This dissertation seeks to enable intelligent vehicles to see, to predict intentions, to understand and to model the state of driver.
We developed a state of the art vision based non-contact gaze estimation framework by carefully designing submodules which will build up to achieve continuous and robust estimation. Key modules in this system include, face detection using deep convolutional neural networks, landmark estimation from cascaded regression models, head pose from geometrical correspondence mapping from 2-D points in the image plane to 3-D points in the head model, horizontal gaze surrogate based on geometrical formulation of the eye ball and iris position, vertical gaze surrogate based on openness of the upper eye lids and appearance descriptor, and finally, a 9-class gaze zone estimation from naturalistic driving data driven random forest algorithm.
We developed a framework to model driver's gaze behavior by representing the scanpath over a time period using glance durations and transition frequencies. As a use case, we explore the driver's scanpath patterns during maneuvers executed in freeway driving, namely, left lane change maneuver, right lane change maneuver and lane keep. It is shown that condensing temporal scanpath into glance durations and glance transition frequencies leads to recurring patterns based on driver activities. Furthermore, modeling these patterns show predictive powers in maneuver detection up to a few seconds a priori and show a promise for developing gaze guidance during take over requests in highly automated vehicles.
We introduce a framework to model the spatio-temporal movements of head, eyes and hands given naturalistic driving data of looking-in at the driver for any events or tasks performed of interest. As a use case, we explore the temporal coordination of the modalities on data of drivers executing maneuvers at stop-controlled intersections; the maneuvers executed are go straight, turn left and turn right. In sequentially increasing time windows, by training classifiers which have the ability to provide discriminative quality of its input variable, the experimental study at intersections shows which type of, when and how long distinguishable preparatory movements occur in the range of a few milliseconds to a few seconds.
We introduce one part of the Vision for Intelligent Vehicles and Applications (VIVA) challenge, namely, the VIVA-face challenge. VIVA is a platform designed to share naturalistic driving data with the community in order to: present issues and challenges in vision from real-world driving conditions, benchmark existing vision approaches using proper metrics and progress the development of future vision algorithms. With a special focus on challenges from looking inside at the driver’s face, we provide information on how the data is acquired and annotated, and how methods are benchmarked, compared and shared on leaderboards.

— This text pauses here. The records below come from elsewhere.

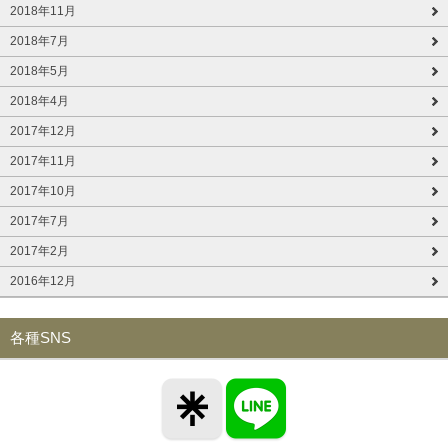
2018年11月
2018年7月
2018年5月
2018年4月
2017年12月
2017年11月
2017年10月
2017年7月
2017年2月
2016年12月
各種SNS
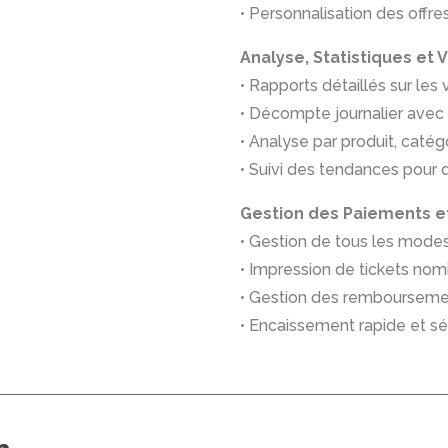
• Personnalisation des offr
Analyse, Statistiques et
• Rapports détaillés sur le
• Décompte journalier avec
• Analyse par produit, catég
• Suivi des tendances pour 
Gestion des Paiements e
• Gestion de tous les mode
• Impression de tickets nomi
• Gestion des remboursemen
• Encaissement rapide et sé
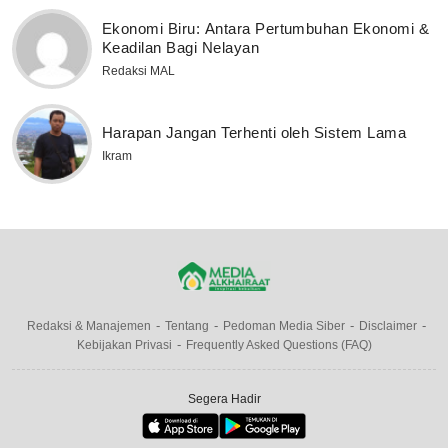
Ekonomi Biru: Antara Pertumbuhan Ekonomi &
Keadilan Bagi Nelayan
Redaksi MAL
Harapan Jangan Terhenti oleh Sistem Lama
Ikram
Redaksi & Manajemen
Tentang
Pedoman Media Siber
Disclaimer
Kebijakan Privasi
Frequently Asked Questions (FAQ)
Segera Hadir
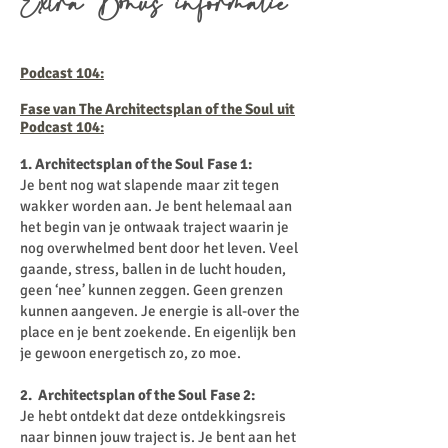
Extra Bonus informatie
Podcast 104:
Fase van The Architectsplan of the Soul uit
Podcast 104:
1. Architectsplan of the Soul Fase 1:
Je bent nog wat slapende maar zit tegen
wakker worden aan. Je bent helemaal aan
het begin van je ontwaak traject waarin je
nog overwhelmed bent door het leven. Veel
gaande, stress, ballen in de lucht houden,
geen ‘nee’ kunnen zeggen. Geen grenzen
kunnen aangeven. Je energie is all-over the
place en je bent zoekende. En eigenlijk ben
je gewoon energetisch zo, zo moe.
2. Architectsplan of the Soul Fase 2:
Je hebt ontdekt dat deze ontdekkingsreis
naar binnen jouw traject is. Je bent aan het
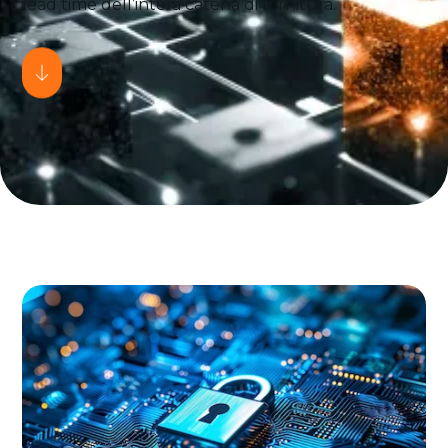
lead time dell’intera catena di fornitura.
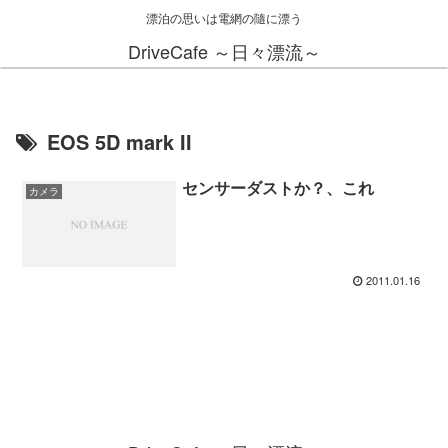
漂泊の思いは電網の隨に漂う
DriveCafe ～日々漂流～
EOS 5D mark II
センサーダストか？、これ
カメラ
2011.01.16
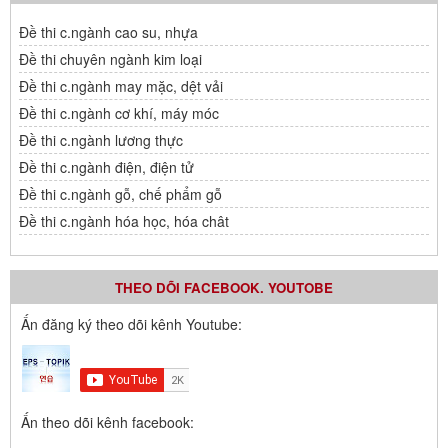
Đề thi c.ngành cao su, nhựa
Đề thi chuyên ngành kim loại
Đề thi c.ngành may mặc, dệt vải
Đề thi c.ngành cơ khí, máy móc
Đề thi c.ngành lương thực
Đề thi c.ngành điện, điện tử
Đề thi c.ngành gỗ, chế phẩm gỗ
Đề thi c.ngành hóa học, hóa chât
THEO DÕI FACEBOOK. YOUTOBE
Ấn đăng ký theo dõi kênh Youtube:
Ấn theo dõi kênh facebook:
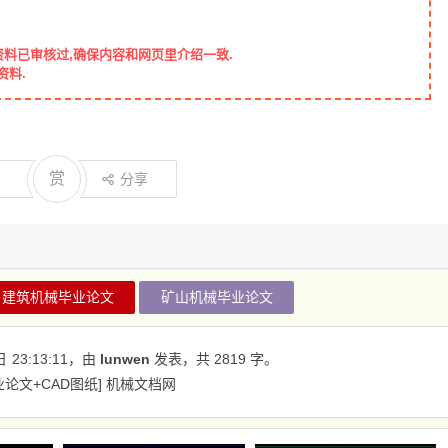
资料已审核过,确保内容和网页里介绍一致.
资料.
赏
分享
建筑机械毕业论文
矿山机械毕业论文
日
23:13:11
，由
lunwen
发表，共 2819 字。
论文+CAD图纸] 机械文档网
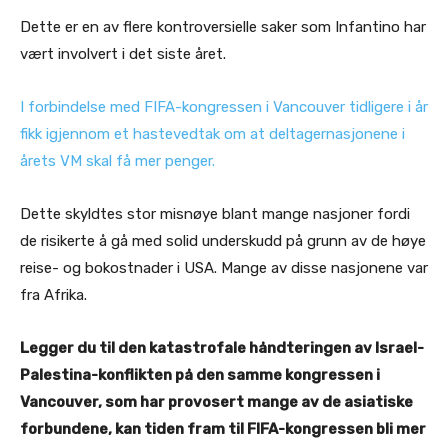
Dette er en av flere kontroversielle saker som Infantino har
vært involvert i det siste året.
I forbindelse med FIFA-kongressen i Vancouver tidligere i år
fikk igjennom et hastevedtak om at deltagernasjonene i
årets VM skal få mer penger.
Dette skyldtes stor misnøye blant mange nasjoner fordi
de risikerte å gå med solid underskudd på grunn av de høye
reise- og bokostnader i USA. Mange av disse nasjonene var
fra Afrika.
Legger du til den katastrofale håndteringen av Israel-
Palestina-konflikten på den samme kongressen i
Vancouver, som har provosert mange av de asiatiske
forbundene, kan tiden fram til FIFA-kongressen bli mer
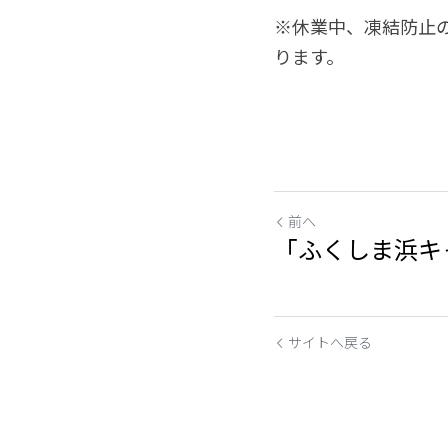
※休業中、凍結防止
ります。
前へ
「ふくしま浜キ
サイトへ戻る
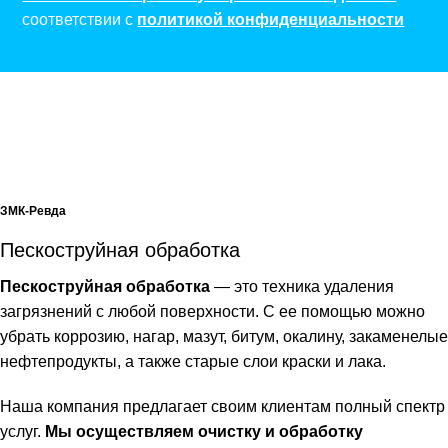
соответствии с
политикой конфиденциальности
ЗМК-Ревда
Пескоструйная обработка
Пескоструйная обработка
— это техника удаления
загрязнений с любой поверхности. С ее помощью можно
убрать коррозию, нагар, мазут, битум, окалину, закаменелые
нефтепродукты, а также старые слои краски и лака.
Наша компания предлагает своим клиентам полный спектр
услуг.
Мы осуществляем очистку и обработку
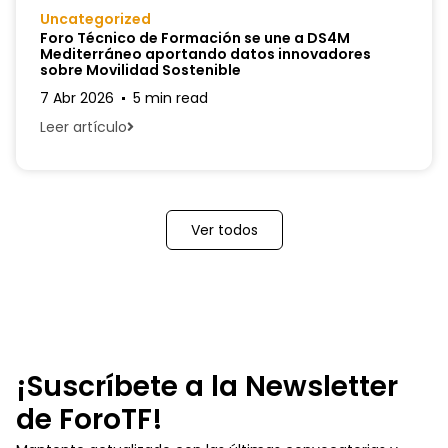
Uncategorized
Foro Técnico de Formación se une a DS4M
Mediterráneo aportando datos innovadores
sobre Movilidad Sostenible
7 Abr 2026
5 min read
Leer artículo
Ver todos
¡Suscríbete a la Newsletter
de ForoTF!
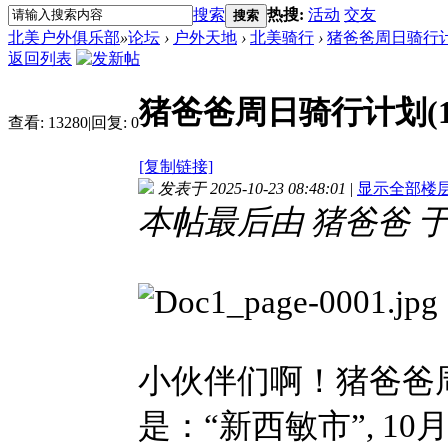
搜索
热搜:
活动
交友
搜索
北美户外俱乐部
»
论坛
›
户外天地
›
北美骑行
›
猪爸爸周日骑行计划
返回列表
猪爸爸周日骑行计划(1
查看:
13280
|
回复:
0
[复制链接]
发表于 2025-10-23 08:48:01
|
显示全部楼
本帖最后由 猪爸爸 于 202
小伙伴们啊！猪爸爸
是：“新西敏市”, 10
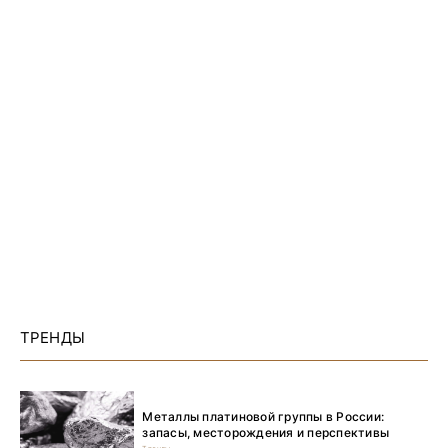
ТРЕНДЫ
Металлы платиновой группы в России:
запасы, месторождения и перспективы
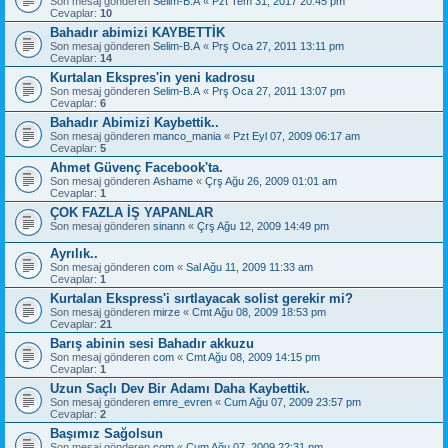
Son mesaj gönderen
Selim-B.A
«
Pzt Tem 31, 2017 20:45 pm
Cevaplar:
10
Bahadır abimizi KAYBETTİK
Son mesaj gönderen
Selim-B.A
«
Prş Oca 27, 2011 13:11 pm
Cevaplar:
14
Kurtalan Ekspres'in yeni kadrosu
Son mesaj gönderen
Selim-B.A
«
Prş Oca 27, 2011 13:07 pm
Cevaplar:
6
Bahadır Abimizi Kaybettik..
Son mesaj gönderen
manco_mania
«
Pzt Eyl 07, 2009 06:17 am
Cevaplar:
5
Ahmet Güvenç Facebook'ta.
Son mesaj gönderen
Ashame
«
Çrş Ağu 26, 2009 01:01 am
Cevaplar:
1
ÇOK FAZLA İŞ YAPANLAR
Son mesaj gönderen
sinann
«
Çrş Ağu 12, 2009 14:49 pm
Ayrılık..
Son mesaj gönderen
com
«
Sal Ağu 11, 2009 11:33 am
Cevaplar:
1
Kurtalan Ekspress'i sırtlayacak solist gerekir mi?
Son mesaj gönderen
mirze
«
Cmt Ağu 08, 2009 18:53 pm
Cevaplar:
21
Barış abinin sesi Bahadır akkuzu
Son mesaj gönderen
com
«
Cmt Ağu 08, 2009 14:15 pm
Cevaplar:
1
Uzun Saçlı Dev Bir Adamı Daha Kaybettik.
Son mesaj gönderen
emre_evren
«
Cum Ağu 07, 2009 23:57 pm
Cevaplar:
2
Başımız Sağolsun
Son mesaj gönderen
com
«
Cum Ağu 07, 2009 22:31 pm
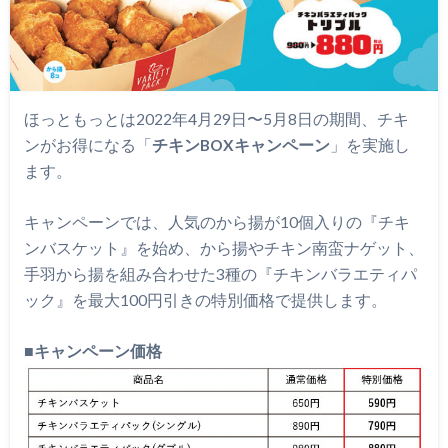
ほっともっとは2022年4月29日〜5月8日の期間、チキ
ンがお得になる「
チキンBOXキャンペーン
」を実施し
ます。
キャンペーンでは、人気のから揚が10個入りの『チキ
ンバスケット』を始め、から揚やチキン南蛮ナゲット、
手羽から揚を組み合わせた3種の『チキンバラエティパ
ック』を最大100円引きの特別価格で提供します。
■
キャンペーン価格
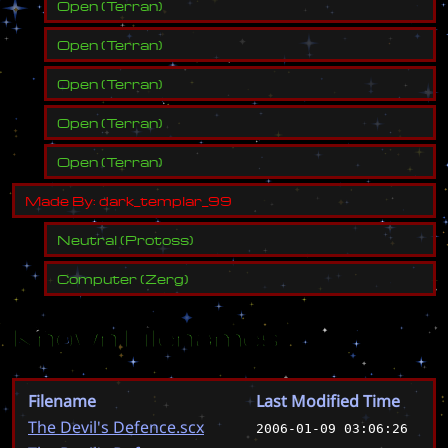
Open
(
Terran
)
Open
(
Terran
)
Open
(
Terran
)
Open
(
Terran
)
Open
(
Terran
)
M
a
d
e
B
y
:
d
a
r
k
_
t
e
m
p
l
a
r
_
9
9
Neutral
(
Protoss
)
Computer
(
Zerg
)
Known Filenames
Filename
Last Modified Time
The Devil's Defence.scx
2006-01-09 03:06:26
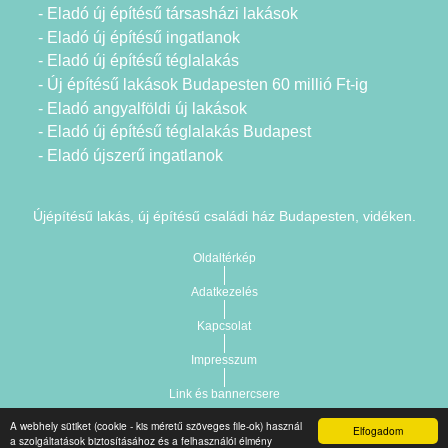
- Eladó új építésű társasházi lakások
- Eladó új építésű ingatlanok
- Eladó új építésű téglalakás
- Új építésű lakások Budapesten 60 millió Ft-ig
- Eladó angyalföldi új lakások
- Eladó új építésű téglalakás Budapest
- Eladó újszerű ingatlanok
Újépítésű lakás, új építésű családi ház Budapesten, vidéken.
Oldaltérkép
Adatkezelés
Kapcsolat
Impresszum
Link és bannercsere
A webhely sütiket (cookie - kis méretű szöveges file-ok) használ
Elfogadom
Vár-Köz Kft. - Ingatlan nyilvántartó, ügyviteli és
a szolgáltatások biztosításához és a felhasználói élmény
Copyright © 2021.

Finally, we propose de-identification filters for protecting the privacy of drivers while preserving sufficient details to infer driver behavior, such as the gaze direction, in naturalistic driving videos. We implement and compare de-identification filters, which are made up of a combination of preserving eye regions and distorting the background, to show promising results. With such filters, researchers may be more inclined to publicly share deidentified naturalistic driving data. The research community can then tremendously benefit from large amounts of naturalistic driving data and focus on the analysis of human factors in the design and evaluation of intelligent vehicles.